The Michigan congressman opposed the President’s immigration ban, stating “It’s not lawful to ban immigrants on the basis of nationality. If the president wants to change immigration law, he must work with Congress.” Trump’s director of social media also called Amash “a big liability”, via Twitter, who needs to be defeated in the 2018 primary.
The Representative made no comment before the vote expressing his opinion in favor or opposition. The only statement with any sort of hint at his decision was released by Rep. Mark Meadows announcing the support of the Freedom Caucus for the AHCA.
The new healthcare bill was not even close to a repeal of the Affordable Care Act with the largest change being that states can apply for a waiver to opt-out of the mandate to insure citizens with previous conditions. Kentucky Representative Thomas Massie announced earlier this week to vote against the bill because it did not go far enough.

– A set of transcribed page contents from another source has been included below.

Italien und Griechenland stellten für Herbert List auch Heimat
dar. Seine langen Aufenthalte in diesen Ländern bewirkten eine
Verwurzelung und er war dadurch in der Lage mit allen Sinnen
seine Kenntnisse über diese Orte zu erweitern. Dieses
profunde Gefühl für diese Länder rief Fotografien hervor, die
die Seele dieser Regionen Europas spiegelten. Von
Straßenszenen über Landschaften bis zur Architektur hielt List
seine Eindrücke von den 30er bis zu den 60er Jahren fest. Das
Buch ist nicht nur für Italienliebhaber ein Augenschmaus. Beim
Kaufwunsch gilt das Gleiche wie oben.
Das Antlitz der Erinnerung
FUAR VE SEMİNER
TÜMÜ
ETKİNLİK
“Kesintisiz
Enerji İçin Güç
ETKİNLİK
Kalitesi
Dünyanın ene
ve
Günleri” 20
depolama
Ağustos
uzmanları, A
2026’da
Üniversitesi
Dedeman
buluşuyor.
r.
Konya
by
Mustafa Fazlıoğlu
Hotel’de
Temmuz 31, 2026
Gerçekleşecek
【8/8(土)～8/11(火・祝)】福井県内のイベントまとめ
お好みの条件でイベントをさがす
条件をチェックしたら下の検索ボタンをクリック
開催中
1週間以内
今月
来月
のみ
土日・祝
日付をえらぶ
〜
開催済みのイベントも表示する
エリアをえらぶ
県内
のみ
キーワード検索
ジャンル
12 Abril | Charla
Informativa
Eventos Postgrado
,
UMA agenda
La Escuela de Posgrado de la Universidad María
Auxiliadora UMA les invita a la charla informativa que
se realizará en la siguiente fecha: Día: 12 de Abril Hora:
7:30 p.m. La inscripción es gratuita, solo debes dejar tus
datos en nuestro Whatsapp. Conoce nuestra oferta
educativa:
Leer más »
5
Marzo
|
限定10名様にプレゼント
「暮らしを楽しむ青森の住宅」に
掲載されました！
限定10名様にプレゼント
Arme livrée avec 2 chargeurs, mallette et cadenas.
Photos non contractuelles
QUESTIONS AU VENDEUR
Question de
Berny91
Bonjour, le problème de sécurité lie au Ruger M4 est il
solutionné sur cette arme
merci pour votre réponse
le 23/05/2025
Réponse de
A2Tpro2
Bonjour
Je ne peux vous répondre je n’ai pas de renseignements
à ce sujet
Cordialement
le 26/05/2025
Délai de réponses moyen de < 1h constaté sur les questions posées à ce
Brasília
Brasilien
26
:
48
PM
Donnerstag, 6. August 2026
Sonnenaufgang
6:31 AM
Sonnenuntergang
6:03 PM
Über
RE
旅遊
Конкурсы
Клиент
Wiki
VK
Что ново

Massie followed through on his promise and stated:
“By repealing a small number of Obamacare mandates, while leaving others in place, this bill runs the risk of destroying what remains of the individual health insurance market. The option in this bill that allows States to apply for waivers from some Obamacare mandates is well-intentioned. However, it falls far short of our promise to repeal Obamacare. There also remains the risk that State legislatures, like our federal legislature, are unable to withstand the political pressure from lobbyists who defend Obamacare, and the pressure from those who receive Obamacare’s welfare handouts.
This bill should have included measures that allow Americans to take charge of their own healthcare and get the government out of the way. These measures include allowing the deduction of health insurance costs from income taxes, giving everyone the ability to purchase insurance across state lines, and allowing individuals to band together through any organization to purchase insurance.
In weighing my vote, I heeded the wise advice that “one should not let the perfect be the enemy of the good.” If this bill becomes law, it could result in worse outcomes, fewer options, and higher prices for Kentuckians who seek health care. In summary, I voted against this bill not because it’s imperfect, but because it’s not good.”
Why did the two most libertarian members of the House split on this vote? It has been over 24 hours since the vote and no explanation has emerged. Amash’s appearance to submit to follow along with the rest of the Freedom Caucus is bitterly disappointing to those who look to him as an example of a principled politician.